The new bride-to-be inevitably feels great excitement at this important crossroads of her life. As often as not she will be weeping on "flower day," and ancient custom has it, in fact, that after being adorned, the bride should keep a silent, night-long vigil, keening until the first light of day (called "the vigil until the fifth watch"). The bride's sleepless night is represented here in the artist's use of a brilliant black background that complements the traditional mood of sadness mingled with joy on this occasion.
Wang is rigorously demanding when it comes to his compositions and his modeling of human forms; he believes that "this rigorous shaping of forms is what communicates your personal feeling as an artist." The influence of Italian Renaissance painters from around the 14th century has done much to shape Wang's outlook: "The galleries of Italian Renaissance painters impressed me deeplyKwith a strongly decorative sense. Lines had deep feeling, and an intense beauty of color built up in the flat spaces." 1 In The Wedding Morning, we similarly see carefully planned lines and decorative elements, expressing the artist's feeling for the atmosphere of expectancy during preparations for the girl's wedding. The straight lines of the wardrobe and the trousseau box of the background set up a contrast with the curving lines that outline the two figures in the foreground.

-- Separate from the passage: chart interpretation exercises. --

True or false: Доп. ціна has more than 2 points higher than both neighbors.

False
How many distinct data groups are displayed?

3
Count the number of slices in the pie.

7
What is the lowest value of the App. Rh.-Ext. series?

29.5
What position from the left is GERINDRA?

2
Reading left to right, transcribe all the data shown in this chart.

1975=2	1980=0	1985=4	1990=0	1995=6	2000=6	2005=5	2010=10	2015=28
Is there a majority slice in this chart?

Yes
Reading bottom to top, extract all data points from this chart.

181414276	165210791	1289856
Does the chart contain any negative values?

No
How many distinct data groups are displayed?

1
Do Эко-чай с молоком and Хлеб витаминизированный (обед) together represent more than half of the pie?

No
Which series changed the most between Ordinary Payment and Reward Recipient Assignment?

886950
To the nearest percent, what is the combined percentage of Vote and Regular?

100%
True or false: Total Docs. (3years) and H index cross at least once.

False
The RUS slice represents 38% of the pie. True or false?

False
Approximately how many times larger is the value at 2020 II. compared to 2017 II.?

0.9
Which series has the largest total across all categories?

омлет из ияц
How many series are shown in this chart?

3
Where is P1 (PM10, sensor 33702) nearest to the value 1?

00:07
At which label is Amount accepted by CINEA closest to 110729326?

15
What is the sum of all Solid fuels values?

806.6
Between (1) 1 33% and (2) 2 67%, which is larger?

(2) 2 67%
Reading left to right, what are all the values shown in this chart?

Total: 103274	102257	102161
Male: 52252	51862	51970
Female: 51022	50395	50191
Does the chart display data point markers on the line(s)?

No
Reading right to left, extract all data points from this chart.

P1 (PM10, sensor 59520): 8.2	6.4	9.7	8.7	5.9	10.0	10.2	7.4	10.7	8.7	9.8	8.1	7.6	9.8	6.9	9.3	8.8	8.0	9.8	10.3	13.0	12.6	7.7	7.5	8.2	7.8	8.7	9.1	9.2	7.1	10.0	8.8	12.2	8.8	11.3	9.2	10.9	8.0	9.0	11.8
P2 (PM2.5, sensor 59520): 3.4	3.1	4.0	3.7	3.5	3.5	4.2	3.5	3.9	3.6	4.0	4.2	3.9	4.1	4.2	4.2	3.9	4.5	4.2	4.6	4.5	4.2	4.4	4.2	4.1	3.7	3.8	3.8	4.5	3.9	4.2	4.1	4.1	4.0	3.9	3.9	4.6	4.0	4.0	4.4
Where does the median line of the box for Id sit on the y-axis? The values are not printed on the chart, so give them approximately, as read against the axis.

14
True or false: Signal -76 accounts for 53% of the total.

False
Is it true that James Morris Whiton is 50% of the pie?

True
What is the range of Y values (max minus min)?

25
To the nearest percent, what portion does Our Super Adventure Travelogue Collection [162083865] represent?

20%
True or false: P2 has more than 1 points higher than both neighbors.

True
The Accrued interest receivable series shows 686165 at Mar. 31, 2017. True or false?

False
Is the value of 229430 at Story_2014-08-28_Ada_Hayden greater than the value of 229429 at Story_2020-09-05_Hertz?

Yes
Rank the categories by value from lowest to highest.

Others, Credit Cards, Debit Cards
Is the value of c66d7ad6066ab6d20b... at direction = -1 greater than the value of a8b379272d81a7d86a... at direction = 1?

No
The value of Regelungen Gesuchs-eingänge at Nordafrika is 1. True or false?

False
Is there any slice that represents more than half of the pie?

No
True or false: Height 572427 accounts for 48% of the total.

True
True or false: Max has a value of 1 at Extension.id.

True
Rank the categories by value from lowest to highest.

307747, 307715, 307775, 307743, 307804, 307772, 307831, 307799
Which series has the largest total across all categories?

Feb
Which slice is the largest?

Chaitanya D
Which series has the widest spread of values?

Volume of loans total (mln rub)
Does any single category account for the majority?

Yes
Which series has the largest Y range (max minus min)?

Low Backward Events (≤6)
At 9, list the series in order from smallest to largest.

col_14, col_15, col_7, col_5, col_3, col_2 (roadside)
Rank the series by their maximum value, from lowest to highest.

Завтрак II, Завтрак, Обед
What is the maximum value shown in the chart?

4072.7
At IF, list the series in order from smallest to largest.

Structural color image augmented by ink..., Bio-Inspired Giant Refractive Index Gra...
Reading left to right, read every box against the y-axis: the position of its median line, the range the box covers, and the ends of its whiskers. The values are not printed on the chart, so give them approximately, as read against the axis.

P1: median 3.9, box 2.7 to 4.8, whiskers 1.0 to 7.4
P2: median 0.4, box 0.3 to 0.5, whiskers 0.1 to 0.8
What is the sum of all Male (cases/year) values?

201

The arm of the woman working at the bride's hair is set in a deliberate horizontal, creating another kind of contrast that serves to highlight the reserved, tense erectness in the pose of the young bride at the center of the painting. In the patterned material of the clothing of the woman standing behind the bride, the artist uses a fine color wash borrowed from the traditional Chinese fine-brush (gong bi) painting technique, creating effects that allow it to serve in almost the same way as empty space and accentuating the presence of the patterned floral cloth on which the bride is seated.